**WORK ORDER:** Across the lines of the records below, how many have the string "given" in them? Answer with the number alone.
--- ENTRIES SUPPLIED Enclosed Below ---
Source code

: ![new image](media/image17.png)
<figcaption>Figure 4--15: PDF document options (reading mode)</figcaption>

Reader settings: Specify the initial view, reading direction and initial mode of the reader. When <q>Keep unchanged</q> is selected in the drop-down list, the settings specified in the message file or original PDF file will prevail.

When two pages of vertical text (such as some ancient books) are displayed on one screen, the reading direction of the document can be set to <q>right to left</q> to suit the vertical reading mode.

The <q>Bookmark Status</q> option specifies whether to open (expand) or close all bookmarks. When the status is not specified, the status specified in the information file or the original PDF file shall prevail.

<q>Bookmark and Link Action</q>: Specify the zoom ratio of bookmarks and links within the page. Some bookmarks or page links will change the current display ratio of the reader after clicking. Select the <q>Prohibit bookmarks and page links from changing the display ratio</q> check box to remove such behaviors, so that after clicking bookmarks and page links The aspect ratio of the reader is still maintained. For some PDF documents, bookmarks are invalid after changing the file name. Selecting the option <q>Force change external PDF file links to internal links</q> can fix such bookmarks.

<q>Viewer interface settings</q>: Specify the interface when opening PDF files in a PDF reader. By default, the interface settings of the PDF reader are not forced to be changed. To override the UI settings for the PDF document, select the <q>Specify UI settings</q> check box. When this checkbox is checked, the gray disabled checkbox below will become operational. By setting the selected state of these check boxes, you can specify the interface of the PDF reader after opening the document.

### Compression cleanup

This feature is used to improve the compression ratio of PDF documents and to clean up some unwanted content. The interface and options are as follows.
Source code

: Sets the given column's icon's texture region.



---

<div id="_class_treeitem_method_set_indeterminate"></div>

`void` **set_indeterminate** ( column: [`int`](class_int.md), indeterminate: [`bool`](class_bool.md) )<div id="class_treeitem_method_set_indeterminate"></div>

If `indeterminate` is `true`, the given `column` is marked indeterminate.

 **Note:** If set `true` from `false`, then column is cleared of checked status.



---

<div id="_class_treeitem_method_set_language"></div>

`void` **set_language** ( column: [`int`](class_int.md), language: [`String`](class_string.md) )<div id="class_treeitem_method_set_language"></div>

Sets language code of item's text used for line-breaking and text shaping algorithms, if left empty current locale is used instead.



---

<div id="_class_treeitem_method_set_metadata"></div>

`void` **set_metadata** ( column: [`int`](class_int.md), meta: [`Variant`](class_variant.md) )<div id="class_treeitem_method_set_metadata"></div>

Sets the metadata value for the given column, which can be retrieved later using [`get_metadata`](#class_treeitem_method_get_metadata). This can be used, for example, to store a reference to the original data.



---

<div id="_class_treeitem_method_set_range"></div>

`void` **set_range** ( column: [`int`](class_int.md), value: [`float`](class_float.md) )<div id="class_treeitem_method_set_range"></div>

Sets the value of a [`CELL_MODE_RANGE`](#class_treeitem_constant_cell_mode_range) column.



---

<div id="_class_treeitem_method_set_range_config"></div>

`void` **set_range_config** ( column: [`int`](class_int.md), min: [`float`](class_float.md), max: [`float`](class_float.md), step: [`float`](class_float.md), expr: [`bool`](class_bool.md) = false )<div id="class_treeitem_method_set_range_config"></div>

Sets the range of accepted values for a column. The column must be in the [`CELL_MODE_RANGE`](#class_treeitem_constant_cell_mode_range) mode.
--- End of Enclosed ENTRIES SUPPLIED ---
**WRITTEN SOLUTION:** 3